Я захватил из подвала резиновые сапожки Софи, о чем она просила, и подумал о том, что неплохо бы выкопать несколько побегов розового куста, чтобы посадить их в крошечном палисаднике перед нашим домом в Илинге. Это будет частицей нашего прежнего дома, частицей прежнего меня и прежнего Дэнни. Ухватив правой рукой снизу один из побегов, я сразу же почувствовал, как в ладонь впились шипы, и понял, что, если мне и удастся выдернуть побег, мои руки будут в кровь изодраны шипами.
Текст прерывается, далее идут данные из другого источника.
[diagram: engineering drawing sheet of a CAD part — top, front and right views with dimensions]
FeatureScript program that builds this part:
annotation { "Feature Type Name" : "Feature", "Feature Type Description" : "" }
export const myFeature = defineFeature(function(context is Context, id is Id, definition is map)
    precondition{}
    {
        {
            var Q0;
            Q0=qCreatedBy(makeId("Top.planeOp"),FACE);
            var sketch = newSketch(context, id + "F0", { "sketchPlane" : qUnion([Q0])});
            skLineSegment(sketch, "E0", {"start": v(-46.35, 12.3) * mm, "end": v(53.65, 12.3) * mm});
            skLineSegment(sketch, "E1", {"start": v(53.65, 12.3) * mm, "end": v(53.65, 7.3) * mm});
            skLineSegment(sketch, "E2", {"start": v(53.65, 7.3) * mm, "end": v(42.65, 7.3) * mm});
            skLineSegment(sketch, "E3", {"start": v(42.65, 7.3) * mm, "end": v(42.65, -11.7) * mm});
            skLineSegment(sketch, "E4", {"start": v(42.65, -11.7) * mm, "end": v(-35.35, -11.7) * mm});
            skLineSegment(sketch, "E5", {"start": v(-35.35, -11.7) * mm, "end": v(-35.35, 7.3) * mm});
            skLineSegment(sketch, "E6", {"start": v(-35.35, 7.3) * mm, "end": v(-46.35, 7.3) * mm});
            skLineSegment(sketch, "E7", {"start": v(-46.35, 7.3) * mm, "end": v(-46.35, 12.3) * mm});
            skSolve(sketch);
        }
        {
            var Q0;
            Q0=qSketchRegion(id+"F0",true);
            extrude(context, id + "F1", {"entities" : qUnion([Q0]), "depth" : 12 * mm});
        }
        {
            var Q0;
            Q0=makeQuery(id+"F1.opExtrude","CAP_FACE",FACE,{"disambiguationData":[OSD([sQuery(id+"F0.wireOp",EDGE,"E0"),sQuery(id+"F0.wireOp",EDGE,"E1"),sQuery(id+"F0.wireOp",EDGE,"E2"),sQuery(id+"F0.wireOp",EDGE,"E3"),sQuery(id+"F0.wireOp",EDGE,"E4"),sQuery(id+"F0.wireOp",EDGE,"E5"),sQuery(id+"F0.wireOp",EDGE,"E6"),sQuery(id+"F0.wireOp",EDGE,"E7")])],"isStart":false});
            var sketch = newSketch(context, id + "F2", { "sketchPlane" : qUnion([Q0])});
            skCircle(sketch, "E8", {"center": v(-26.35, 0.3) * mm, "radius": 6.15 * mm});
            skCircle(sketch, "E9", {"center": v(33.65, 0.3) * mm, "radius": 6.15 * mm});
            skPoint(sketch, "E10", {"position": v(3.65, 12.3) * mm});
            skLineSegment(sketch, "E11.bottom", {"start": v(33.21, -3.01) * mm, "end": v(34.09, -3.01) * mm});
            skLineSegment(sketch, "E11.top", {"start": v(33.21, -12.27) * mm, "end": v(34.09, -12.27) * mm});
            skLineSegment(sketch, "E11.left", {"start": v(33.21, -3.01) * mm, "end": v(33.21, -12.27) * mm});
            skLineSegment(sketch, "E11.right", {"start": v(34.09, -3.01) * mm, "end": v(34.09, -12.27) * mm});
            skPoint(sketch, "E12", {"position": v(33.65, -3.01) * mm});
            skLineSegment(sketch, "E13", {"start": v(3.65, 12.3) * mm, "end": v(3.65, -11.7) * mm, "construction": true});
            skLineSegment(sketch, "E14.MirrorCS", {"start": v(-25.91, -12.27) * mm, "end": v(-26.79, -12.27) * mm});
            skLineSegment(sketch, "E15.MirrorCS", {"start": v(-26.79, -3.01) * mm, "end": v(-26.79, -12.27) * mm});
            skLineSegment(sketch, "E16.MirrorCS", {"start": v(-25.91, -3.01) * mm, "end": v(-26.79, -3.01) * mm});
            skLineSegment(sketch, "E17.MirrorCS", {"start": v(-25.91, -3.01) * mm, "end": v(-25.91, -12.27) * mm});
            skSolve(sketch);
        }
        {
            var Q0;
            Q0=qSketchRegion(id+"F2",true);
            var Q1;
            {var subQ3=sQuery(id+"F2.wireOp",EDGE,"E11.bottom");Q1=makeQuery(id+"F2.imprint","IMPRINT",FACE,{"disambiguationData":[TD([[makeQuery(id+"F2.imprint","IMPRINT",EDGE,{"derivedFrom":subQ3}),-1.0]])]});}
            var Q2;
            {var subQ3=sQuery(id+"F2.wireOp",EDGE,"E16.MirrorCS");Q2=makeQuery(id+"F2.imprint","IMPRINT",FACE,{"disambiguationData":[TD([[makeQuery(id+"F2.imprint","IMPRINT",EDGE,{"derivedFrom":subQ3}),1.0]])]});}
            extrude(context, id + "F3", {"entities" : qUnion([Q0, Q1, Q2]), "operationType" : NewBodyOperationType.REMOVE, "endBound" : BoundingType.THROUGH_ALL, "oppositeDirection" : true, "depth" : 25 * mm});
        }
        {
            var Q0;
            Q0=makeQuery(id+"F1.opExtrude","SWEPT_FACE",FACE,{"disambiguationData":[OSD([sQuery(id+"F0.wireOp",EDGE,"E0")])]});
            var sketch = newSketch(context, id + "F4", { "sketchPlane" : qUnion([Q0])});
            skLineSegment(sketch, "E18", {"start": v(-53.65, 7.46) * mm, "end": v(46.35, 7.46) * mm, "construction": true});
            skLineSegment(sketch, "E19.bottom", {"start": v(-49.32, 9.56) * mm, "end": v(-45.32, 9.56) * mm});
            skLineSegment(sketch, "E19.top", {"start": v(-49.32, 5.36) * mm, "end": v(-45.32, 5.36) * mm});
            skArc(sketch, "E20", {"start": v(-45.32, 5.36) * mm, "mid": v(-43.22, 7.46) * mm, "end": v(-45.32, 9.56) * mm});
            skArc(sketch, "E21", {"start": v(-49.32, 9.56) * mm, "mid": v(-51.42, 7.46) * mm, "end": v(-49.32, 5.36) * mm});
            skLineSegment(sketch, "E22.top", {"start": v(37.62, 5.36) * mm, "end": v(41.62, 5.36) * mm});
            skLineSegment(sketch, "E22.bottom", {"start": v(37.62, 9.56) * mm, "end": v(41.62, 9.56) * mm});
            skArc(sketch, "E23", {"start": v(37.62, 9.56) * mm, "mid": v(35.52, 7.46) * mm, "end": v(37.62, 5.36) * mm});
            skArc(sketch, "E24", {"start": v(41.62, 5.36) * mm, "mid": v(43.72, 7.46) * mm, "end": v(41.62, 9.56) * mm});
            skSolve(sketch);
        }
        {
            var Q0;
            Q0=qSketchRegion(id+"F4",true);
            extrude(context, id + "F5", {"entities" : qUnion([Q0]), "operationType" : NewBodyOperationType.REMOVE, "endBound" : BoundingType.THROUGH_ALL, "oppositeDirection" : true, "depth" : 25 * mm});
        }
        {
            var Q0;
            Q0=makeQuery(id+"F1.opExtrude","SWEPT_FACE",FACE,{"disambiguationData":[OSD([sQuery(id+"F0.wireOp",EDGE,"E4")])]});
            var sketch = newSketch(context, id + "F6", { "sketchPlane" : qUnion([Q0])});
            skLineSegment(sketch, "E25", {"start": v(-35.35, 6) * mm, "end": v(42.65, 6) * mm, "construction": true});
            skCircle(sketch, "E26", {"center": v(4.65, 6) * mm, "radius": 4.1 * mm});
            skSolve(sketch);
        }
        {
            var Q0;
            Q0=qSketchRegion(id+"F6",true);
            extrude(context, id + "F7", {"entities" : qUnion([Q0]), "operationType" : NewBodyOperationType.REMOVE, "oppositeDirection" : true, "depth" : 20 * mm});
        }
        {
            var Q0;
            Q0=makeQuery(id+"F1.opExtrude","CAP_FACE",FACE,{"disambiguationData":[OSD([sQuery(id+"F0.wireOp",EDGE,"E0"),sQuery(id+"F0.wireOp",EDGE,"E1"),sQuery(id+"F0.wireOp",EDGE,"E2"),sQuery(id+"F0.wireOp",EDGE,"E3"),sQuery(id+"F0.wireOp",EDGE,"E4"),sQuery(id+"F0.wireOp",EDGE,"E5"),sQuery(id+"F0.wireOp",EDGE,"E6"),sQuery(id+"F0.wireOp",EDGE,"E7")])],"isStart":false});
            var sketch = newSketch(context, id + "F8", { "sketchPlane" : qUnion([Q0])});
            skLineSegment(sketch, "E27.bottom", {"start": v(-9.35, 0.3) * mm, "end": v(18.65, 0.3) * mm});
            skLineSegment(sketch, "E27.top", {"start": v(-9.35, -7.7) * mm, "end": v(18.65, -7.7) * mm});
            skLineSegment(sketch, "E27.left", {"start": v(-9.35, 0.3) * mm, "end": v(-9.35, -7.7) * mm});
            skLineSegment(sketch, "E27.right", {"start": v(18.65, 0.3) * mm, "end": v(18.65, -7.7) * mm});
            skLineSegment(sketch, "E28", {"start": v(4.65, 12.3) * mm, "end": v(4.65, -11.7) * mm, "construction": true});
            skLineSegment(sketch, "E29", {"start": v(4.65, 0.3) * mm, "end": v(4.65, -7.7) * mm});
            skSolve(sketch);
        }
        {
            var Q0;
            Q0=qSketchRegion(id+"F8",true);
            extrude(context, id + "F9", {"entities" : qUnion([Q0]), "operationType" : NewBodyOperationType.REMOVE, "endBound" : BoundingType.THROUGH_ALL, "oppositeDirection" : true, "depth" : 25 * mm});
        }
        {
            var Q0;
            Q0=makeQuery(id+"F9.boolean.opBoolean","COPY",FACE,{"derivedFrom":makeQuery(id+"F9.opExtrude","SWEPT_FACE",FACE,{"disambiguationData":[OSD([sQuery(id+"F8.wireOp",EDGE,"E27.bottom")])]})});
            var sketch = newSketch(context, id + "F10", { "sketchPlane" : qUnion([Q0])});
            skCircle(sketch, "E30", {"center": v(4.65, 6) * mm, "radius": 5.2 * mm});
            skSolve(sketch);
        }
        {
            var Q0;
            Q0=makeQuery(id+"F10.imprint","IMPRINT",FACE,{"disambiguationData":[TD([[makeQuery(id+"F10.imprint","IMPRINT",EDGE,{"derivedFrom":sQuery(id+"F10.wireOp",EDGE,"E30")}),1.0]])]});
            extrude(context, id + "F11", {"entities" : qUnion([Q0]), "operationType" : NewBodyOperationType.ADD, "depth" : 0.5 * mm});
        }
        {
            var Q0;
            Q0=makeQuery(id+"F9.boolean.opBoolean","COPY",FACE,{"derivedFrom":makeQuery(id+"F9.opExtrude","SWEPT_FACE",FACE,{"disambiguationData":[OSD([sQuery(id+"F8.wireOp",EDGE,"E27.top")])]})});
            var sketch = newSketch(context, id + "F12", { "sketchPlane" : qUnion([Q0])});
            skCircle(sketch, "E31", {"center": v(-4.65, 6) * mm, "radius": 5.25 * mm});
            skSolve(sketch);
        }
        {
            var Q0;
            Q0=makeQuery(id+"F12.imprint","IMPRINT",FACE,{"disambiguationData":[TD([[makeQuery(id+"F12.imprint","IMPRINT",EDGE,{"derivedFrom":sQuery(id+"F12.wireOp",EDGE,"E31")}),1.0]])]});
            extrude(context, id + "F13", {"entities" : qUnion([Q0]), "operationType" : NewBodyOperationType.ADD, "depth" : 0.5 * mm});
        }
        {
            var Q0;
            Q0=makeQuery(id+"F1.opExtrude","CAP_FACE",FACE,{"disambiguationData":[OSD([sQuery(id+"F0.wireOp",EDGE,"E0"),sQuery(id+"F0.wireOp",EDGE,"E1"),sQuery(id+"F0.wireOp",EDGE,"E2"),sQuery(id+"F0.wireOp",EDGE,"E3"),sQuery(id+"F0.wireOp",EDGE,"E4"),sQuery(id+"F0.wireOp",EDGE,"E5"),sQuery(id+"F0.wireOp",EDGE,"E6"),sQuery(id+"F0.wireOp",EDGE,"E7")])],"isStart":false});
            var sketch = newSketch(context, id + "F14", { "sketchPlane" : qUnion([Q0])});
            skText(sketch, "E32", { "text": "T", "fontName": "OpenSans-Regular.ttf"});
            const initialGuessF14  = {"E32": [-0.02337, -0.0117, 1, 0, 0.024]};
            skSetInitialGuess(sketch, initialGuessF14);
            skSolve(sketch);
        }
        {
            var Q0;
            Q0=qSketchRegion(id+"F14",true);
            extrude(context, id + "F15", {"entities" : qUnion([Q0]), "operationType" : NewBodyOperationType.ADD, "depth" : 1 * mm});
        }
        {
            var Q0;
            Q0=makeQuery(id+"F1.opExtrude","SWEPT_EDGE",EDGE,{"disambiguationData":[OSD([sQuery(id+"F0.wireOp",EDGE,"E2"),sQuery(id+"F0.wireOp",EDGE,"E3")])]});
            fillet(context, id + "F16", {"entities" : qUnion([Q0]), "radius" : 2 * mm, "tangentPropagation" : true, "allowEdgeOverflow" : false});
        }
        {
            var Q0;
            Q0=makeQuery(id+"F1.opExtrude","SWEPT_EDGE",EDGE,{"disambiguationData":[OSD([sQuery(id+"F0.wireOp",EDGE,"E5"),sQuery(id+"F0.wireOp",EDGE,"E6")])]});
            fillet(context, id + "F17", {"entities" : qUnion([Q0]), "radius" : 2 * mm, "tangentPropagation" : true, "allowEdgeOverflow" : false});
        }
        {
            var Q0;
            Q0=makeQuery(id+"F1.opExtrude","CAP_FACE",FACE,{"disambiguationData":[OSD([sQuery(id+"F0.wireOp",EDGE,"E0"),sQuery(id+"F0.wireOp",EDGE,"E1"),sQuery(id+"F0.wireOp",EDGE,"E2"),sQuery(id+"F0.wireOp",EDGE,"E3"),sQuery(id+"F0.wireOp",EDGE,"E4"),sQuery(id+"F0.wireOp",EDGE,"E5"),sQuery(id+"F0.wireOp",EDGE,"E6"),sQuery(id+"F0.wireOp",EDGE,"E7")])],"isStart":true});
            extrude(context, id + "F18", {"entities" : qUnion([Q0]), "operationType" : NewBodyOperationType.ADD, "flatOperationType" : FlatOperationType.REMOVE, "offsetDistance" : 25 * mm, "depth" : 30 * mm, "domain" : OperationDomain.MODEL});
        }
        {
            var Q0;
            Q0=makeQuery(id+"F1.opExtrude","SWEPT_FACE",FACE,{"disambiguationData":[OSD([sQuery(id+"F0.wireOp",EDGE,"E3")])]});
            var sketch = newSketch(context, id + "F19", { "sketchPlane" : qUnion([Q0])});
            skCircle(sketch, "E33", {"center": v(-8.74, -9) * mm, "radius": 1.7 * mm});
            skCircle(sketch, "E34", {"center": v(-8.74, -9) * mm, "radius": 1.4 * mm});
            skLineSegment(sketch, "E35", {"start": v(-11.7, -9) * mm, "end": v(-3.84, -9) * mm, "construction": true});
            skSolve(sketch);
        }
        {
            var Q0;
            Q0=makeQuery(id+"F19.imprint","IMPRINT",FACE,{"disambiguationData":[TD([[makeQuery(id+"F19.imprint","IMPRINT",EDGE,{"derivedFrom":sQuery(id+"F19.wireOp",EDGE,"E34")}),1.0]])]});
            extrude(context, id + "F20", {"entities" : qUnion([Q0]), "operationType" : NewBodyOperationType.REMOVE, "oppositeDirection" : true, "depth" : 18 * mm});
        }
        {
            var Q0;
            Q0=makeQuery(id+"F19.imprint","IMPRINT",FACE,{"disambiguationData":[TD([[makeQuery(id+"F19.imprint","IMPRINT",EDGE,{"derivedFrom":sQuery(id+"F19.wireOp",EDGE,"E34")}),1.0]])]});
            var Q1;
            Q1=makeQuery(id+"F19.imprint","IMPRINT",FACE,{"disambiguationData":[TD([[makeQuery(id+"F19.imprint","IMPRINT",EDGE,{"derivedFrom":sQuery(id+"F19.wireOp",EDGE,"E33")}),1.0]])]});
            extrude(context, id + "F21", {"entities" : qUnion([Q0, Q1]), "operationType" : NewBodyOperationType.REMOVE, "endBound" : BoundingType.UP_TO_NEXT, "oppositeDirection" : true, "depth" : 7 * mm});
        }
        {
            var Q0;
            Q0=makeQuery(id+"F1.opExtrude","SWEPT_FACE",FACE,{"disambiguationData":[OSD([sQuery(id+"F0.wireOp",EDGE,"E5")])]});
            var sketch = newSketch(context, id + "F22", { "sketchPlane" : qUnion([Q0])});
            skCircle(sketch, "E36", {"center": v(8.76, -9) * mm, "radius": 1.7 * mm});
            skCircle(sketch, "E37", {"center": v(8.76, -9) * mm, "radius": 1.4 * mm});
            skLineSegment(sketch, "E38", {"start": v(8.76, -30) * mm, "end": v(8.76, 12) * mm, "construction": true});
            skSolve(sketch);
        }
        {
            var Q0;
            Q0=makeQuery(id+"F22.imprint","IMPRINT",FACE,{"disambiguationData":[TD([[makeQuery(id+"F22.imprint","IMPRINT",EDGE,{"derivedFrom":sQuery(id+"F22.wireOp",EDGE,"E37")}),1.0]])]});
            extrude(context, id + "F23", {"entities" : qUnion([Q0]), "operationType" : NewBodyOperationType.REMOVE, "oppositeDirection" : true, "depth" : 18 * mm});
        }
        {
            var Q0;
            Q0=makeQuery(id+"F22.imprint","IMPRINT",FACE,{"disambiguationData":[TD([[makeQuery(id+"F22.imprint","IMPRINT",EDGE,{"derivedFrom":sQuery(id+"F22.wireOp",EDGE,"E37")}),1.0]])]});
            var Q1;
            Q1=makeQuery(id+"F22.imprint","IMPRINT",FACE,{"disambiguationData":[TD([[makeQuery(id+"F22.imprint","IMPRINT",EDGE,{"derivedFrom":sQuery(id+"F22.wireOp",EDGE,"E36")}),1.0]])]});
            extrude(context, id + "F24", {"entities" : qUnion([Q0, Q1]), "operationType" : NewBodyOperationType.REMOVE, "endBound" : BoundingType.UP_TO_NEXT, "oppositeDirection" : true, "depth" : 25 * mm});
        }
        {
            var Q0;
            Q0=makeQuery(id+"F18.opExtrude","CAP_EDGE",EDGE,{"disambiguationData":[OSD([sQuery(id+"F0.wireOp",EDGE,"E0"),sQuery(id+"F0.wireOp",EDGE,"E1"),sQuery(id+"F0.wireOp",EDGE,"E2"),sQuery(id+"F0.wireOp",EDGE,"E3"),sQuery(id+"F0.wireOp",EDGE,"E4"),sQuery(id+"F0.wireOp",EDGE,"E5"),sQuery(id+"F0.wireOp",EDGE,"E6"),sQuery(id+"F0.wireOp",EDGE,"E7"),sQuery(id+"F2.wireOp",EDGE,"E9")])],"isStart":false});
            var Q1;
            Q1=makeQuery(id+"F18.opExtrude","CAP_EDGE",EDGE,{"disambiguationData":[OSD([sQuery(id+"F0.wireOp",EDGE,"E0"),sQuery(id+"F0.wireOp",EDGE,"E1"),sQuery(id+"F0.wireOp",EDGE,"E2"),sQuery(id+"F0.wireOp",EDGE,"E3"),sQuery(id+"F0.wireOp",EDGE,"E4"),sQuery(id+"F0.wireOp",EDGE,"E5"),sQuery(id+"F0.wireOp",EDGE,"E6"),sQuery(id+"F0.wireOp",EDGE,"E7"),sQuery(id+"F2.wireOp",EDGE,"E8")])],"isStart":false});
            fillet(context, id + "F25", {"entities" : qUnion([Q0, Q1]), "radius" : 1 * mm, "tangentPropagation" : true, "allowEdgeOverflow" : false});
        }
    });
Внезапно я вспомнил, что в машине осталась старая перчатка Дэнни. Я даже рассмеялся, представив себе Дэнни, хлопающего себя по лбу со вздохом «Да-а-а», как если бы он проделал все это, а я все еще тугодумствовал бы над тем, как это сделать. Я надел перчатку и, ухватившись за стебель, одним рывком вытащил его из земли.
«Грандж Гро» и Бич-роуд разделяют всего несколько миль по шоссе на Эйлсбери. Я решил, что могу заехать и туда, раз уж я оказался здесь. Я впервые вернулся в Эйлсбери с тех пор, как мы переехали отсюда, и, хотя это произошло всего две недели назад, для меня это было уже далеким прошлым. Каждое здание, каждый поворот дороги вызывали в памяти воспоминания о «Бакс газетт», Люси или Дэнни. Вот подвальчик, куда мы часто наведывались откушать кебаб, и я написал очерк о хозяине этого заведения, который утверждал, что именно он первым во всей Англии стал готовить вертикальный кебаб. После того, как очерк был напечатан, нас постоянно кормили за счет заведения, да еще и поили восхитительным турецким лагерным пивом. Паб «Большая медведица», куда мы часто заходили поиграть, бар «Колокол», где мы отмечали мой двадцать четвертый день рождения. Здание страховой компании «Экуитэбл лайф» с ромбовидными голубого стекла окнами, откуда Дэнни поперли за хищение канцелярских принадлежностей; железнодорожная станция, на которую Дэнни ездил на своем велосипеде без тормозов, чтобы сесть здесь на поезд, идущий в Чалфонт; многоэтажный дом, из окон которого мы бросались в прохожих яйцами; ресторан, в котором мы с Люси впервые сговорились о том, чтобы использовать вымышленные цитаты в интервью. И конечно же, мне довелось проехать мимо того самого дома на Тринг-роуд, который за прошедшее время совершенно не изменился: та нее самая черная дверь, те же самые тюлевые занавески, ящик для мусора с выведенным на нем номером 76, стоящий в углу палисадника. Проезжая мимо дома, я притормозил, но не остановился.
Входная дверь клиники была заперта, и я позвонил. Один из добровольных помощников пошел за начальницей клиники, миссис Беверли, но когда она пришла, то сказала, что Дэнни с сегодняшнего дня не находится в клинике – он в составе группы пациентов переведен в Хедвей, в нескольких милях отсюда.
– Он пробудет там две недели, – пояснила она. – А разве вы об этом не знали?
Я сказал, что был в отъезде, и она, посмотрев на мой убывающий загар, кивнула головой и объяснила, как добраться до Хедвея.